Tom Doty Times Columnist
April 18, 2014
A small fishing community off the Irish coast is the scene for an alien invasion of giant, bloodsucking space squids in this throwback to those creature features of the 1950s.
This flick announces its intentions with authority via the opening. A fishing boat spots a meteor falling to earth. They are almost immediately set upon by an off-screen beast that appears to have many tentacles. The boat, suffice to say, doesn’t make it back home.
The next day finds Erin Island abuzz with activity. The missing boat has plenty of people worried and the island’s police chief has gone on vacation. Luckily, he had appointed a temporary replacement. Her name is Nolan and she finds it a challenge assisting the other island cop, O’Shea. Turns out that the straghit-laced Nolan doesn’t approve of O’Shea’s constant drinking and lack of etiquette, and O’Shea, in turn, thinks she is a stuck-up snot.
The mismatched pair have their hands full. A pod of whales beach themselves on the island and appear to have been mauled. People start turning up dead (with all the blood drawn from their bodies), and then there are the bizarre eggs popping up all over the beach.
Local scientist Dr. Smith has a theory. He thinks the creatures in the eggs will grow to enormous size and then feed on the locals. He further posits that an adult version of these creatures is on the loose and looking for its offspring.

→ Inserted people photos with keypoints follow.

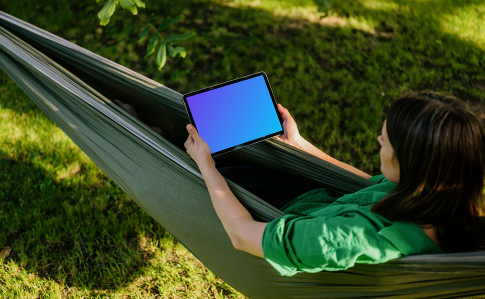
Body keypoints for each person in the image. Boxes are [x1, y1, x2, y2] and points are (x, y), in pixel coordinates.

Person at [184, 92, 485, 276]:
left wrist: (206, 165)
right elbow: (367, 184)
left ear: (413, 165)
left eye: (386, 140)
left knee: (204, 167)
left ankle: (151, 137)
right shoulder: (445, 196)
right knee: (240, 154)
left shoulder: (346, 238)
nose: (379, 140)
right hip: (320, 201)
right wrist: (301, 145)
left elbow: (242, 235)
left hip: (283, 217)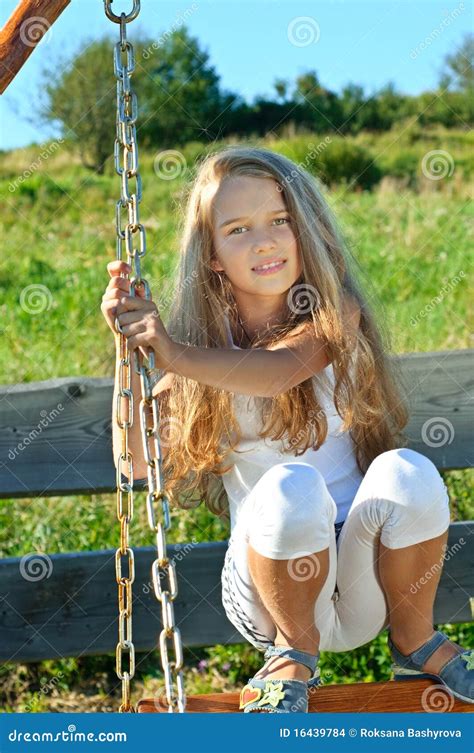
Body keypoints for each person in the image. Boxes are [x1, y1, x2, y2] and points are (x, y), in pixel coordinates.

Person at [101, 145, 473, 713]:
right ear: (213, 257)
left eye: (280, 221)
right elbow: (136, 464)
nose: (266, 241)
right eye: (239, 229)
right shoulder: (200, 353)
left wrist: (174, 355)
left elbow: (278, 373)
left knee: (408, 471)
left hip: (361, 574)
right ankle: (292, 654)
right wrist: (133, 352)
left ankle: (414, 637)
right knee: (290, 487)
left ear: (307, 229)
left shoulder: (333, 314)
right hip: (267, 593)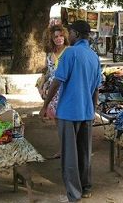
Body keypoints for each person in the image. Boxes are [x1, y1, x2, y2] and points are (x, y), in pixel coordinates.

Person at [39, 20, 101, 202]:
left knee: (69, 155)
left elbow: (57, 81)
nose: (68, 36)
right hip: (86, 112)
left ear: (76, 33)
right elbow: (96, 88)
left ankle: (74, 194)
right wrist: (93, 110)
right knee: (84, 152)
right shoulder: (93, 56)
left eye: (70, 32)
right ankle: (86, 187)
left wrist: (45, 106)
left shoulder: (70, 53)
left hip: (68, 112)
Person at [36, 24, 69, 159]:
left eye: (61, 35)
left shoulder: (69, 52)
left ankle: (70, 150)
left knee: (67, 122)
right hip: (53, 93)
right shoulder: (49, 56)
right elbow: (49, 73)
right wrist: (42, 82)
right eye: (56, 36)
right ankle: (63, 149)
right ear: (51, 39)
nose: (59, 38)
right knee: (58, 123)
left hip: (66, 91)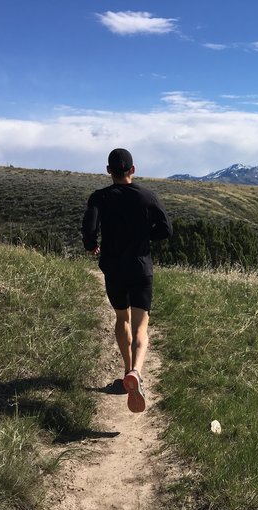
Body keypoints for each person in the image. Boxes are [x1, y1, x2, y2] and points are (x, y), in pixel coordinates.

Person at [81, 148, 173, 413]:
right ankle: (136, 372)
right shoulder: (147, 196)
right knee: (141, 326)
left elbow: (89, 229)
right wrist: (144, 237)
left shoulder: (99, 197)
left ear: (109, 171)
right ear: (132, 170)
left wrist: (92, 245)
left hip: (114, 268)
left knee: (122, 319)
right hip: (141, 267)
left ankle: (126, 373)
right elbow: (166, 229)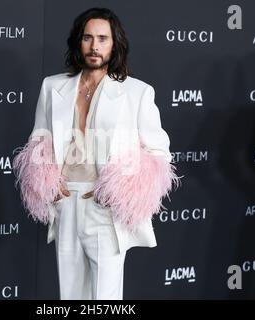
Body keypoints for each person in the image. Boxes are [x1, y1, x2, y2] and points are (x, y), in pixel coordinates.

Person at [12, 7, 180, 300]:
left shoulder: (137, 92)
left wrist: (118, 191)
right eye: (88, 38)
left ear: (114, 44)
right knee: (70, 293)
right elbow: (39, 139)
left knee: (105, 294)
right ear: (79, 42)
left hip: (105, 206)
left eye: (103, 38)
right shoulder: (53, 86)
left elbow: (158, 153)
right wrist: (47, 180)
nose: (94, 46)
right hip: (66, 202)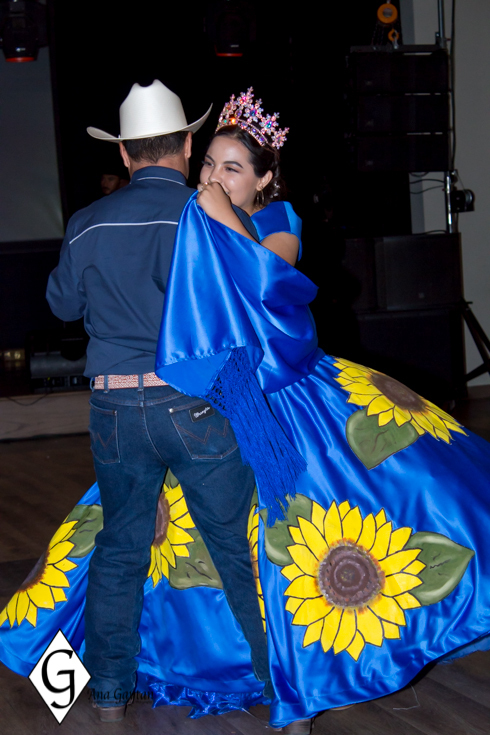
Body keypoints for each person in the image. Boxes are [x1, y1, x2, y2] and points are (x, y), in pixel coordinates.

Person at [1, 88, 489, 735]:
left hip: (272, 396)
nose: (214, 176)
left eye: (231, 167)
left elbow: (272, 279)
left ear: (263, 178)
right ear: (185, 151)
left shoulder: (266, 217)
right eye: (209, 163)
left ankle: (293, 685)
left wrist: (212, 215)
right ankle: (115, 674)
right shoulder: (190, 216)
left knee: (301, 532)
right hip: (204, 401)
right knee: (167, 541)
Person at [2, 79, 271, 723]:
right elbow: (253, 292)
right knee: (236, 553)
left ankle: (110, 697)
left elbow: (62, 305)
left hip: (115, 409)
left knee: (120, 549)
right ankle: (282, 687)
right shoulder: (206, 213)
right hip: (195, 405)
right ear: (187, 146)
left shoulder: (86, 223)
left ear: (123, 154)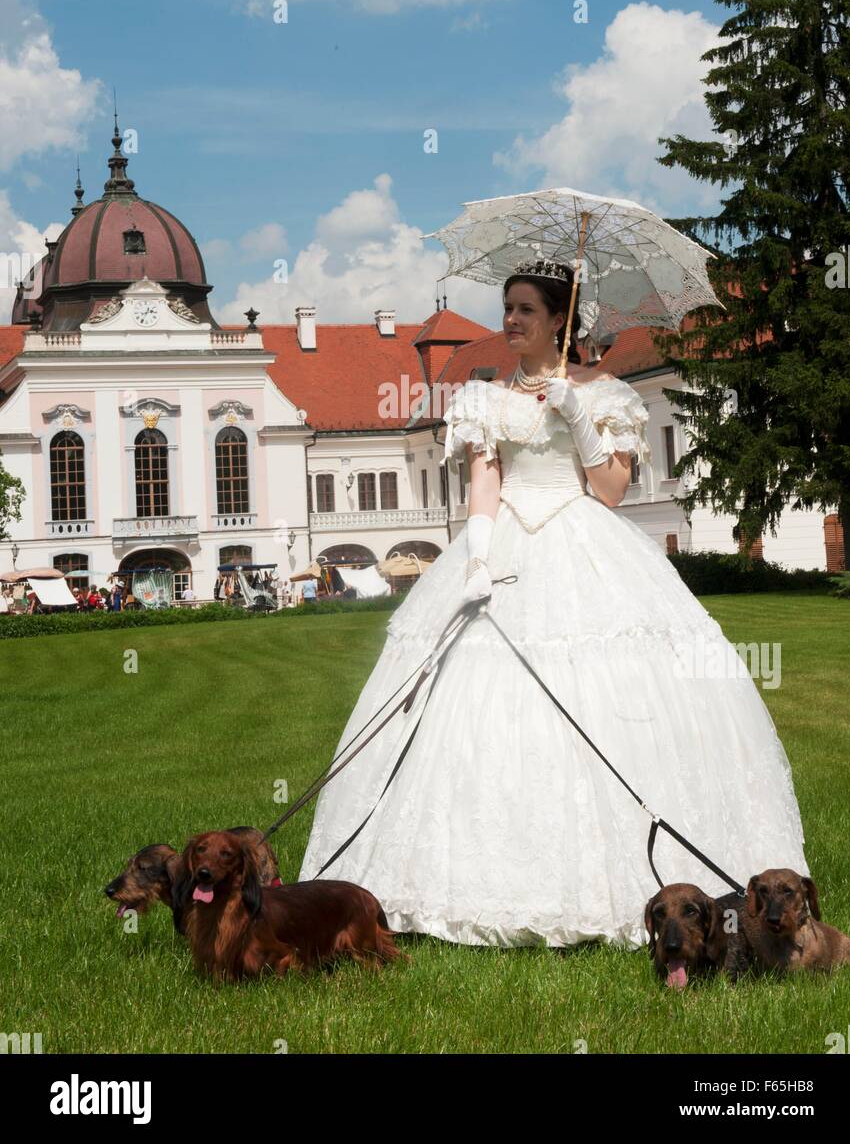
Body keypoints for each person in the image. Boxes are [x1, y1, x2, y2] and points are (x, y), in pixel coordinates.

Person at [298, 257, 810, 949]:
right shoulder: (485, 399)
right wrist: (478, 558)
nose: (510, 321)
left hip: (585, 539)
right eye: (507, 307)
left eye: (525, 311)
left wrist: (579, 414)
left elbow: (610, 492)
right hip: (504, 543)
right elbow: (484, 482)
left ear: (559, 321)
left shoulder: (604, 396)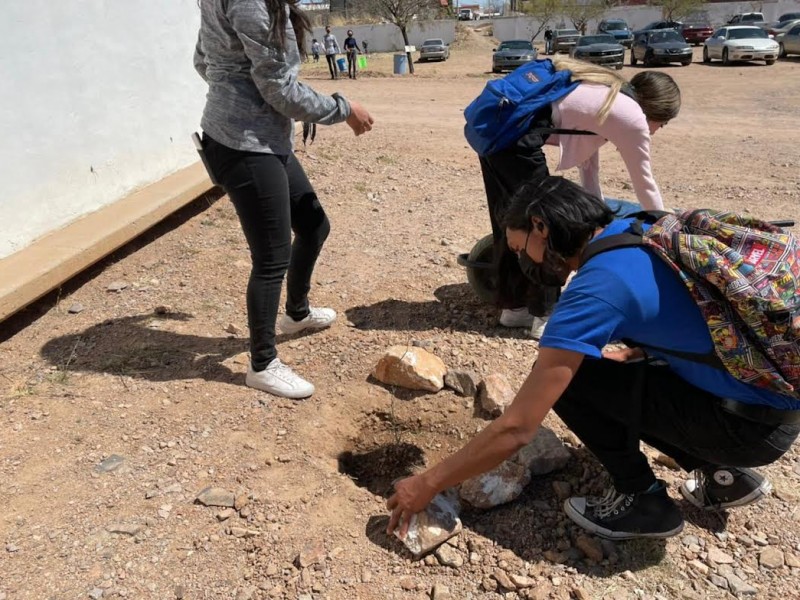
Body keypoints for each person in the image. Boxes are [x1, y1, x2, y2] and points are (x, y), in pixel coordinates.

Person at [387, 176, 800, 541]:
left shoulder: (596, 289)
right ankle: (723, 477)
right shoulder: (639, 225)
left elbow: (516, 429)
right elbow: (686, 306)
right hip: (771, 402)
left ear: (540, 227)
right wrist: (643, 349)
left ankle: (644, 501)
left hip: (745, 431)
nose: (523, 261)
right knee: (621, 369)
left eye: (519, 248)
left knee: (572, 380)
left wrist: (428, 483)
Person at [194, 0, 374, 398]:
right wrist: (343, 109)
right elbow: (278, 87)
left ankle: (297, 313)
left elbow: (203, 61)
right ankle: (262, 364)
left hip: (262, 138)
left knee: (313, 226)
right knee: (272, 256)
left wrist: (236, 92)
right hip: (243, 144)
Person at [479, 56, 680, 338]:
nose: (657, 131)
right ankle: (545, 316)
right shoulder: (632, 117)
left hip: (494, 133)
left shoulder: (608, 94)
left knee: (512, 223)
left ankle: (515, 308)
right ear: (657, 113)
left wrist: (598, 217)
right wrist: (664, 229)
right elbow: (645, 183)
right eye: (664, 124)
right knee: (547, 225)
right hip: (514, 141)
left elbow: (588, 168)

Pretty soon, O’Shea and Nolan observe proof that Smith is right. They arrange for a military solution, but no one can get to the island till morning, so they have to devise a way to contain the isle’s tiny population without raising suspicion. They have accidentally discovered that alcohol is poison to the creatures, so they hatch a plan. Get everyone to the pub for a party and make sure their blood-alcohol level is high enough to save them from harm.
That’ s right, folks, they opt to lie to everyone about the danger and get them pie eyed to boot. It actually turns out to be a decent a plan, until a crowded restroom forces one poor soul to stagger outside to relieve himself. Shea and Nolan go out to confront the monster themselves, but can they defeat it when their judgment and reflexes are clouded by drink? You will have to rent this to find out, but you won’t be disappointed.

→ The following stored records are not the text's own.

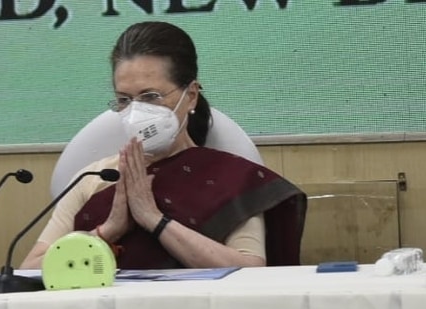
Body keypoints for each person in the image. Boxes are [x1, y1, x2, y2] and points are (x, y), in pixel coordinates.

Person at [21, 21, 306, 270]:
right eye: (124, 100)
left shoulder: (232, 180)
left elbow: (251, 270)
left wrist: (154, 219)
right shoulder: (93, 179)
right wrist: (107, 231)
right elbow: (31, 268)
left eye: (151, 96)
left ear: (191, 96)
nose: (136, 112)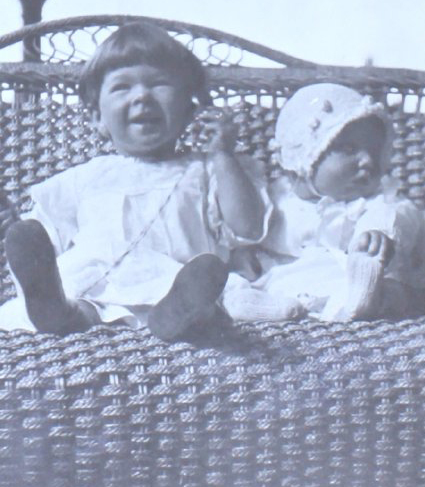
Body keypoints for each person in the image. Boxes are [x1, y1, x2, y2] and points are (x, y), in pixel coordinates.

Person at [0, 22, 271, 341]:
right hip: (101, 286)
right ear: (97, 118)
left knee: (205, 295)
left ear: (189, 111)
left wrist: (223, 155)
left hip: (180, 283)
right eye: (122, 87)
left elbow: (248, 229)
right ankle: (58, 311)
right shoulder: (85, 179)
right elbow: (43, 240)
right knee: (84, 303)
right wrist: (33, 262)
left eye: (159, 85)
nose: (142, 96)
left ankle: (182, 316)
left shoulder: (207, 170)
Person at [223, 83, 425, 322]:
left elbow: (400, 217)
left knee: (394, 291)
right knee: (236, 280)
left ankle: (363, 299)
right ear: (306, 158)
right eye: (349, 150)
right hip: (289, 281)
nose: (367, 161)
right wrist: (242, 252)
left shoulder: (377, 201)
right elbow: (251, 229)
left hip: (357, 273)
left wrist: (378, 236)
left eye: (374, 151)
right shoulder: (275, 200)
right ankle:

What I love about this movie is that the people behind it like monster movies. They take modern special effects and use them to enhance their story rather than sell it. The difference is this feels like a 1950s flick (albeit with a better budget and script ) and not a SyFy Channel rip off meant to showcase a new director as he films a checklist of stuff you put into a monster movie. There is a real love for genre flicks in every frame of this movie, and it makes a difference.
First off, they give you likeable characters. Richard Coyle and Ruth Bradley have real chemistry together as O’Shea and Nolan. You wind up caring about their fate and rooting for them to stop the monster so that their awkward, yet inevitable, romance can begin.
Director Jon Wright also puts in a few nice touches that fans of the genre will enjoy. Naming the scientist Dr. Smith is an obvious one, but a mid-film attack scene is lifted straight out of 1958’s “The Crawling Eye” and sci-fi fans will love it. In the beginning, they use the infamous “Wilhelm scream” when the boat captain is grabbed off the deck.
The best bit is the alcohol concept. Getting a bunch of people drunk sounds like an invitation to a sophomoric comedy, but the film actually gets more poignant than dumb when alcohol is added. People begin opening up to each other and letting down their guard. It is touching without ever getting maudlin.
The creature is good, too. It looks like a squirming mass of tentacles, except for the hole in the center that is filled with about six manhole-sized, razor-sharp teeth that look like jagged pizza plates.
Great stuff that proves Ireland may just be the next best place for genre flicks. Look for Wright’s next picture, “Robot Overlords.” Based on the strength of “Grabbers,” he was able to net a larger budget and to land Sir Ben Kingsley and “X-Files’” Gillian Anderson as his leads.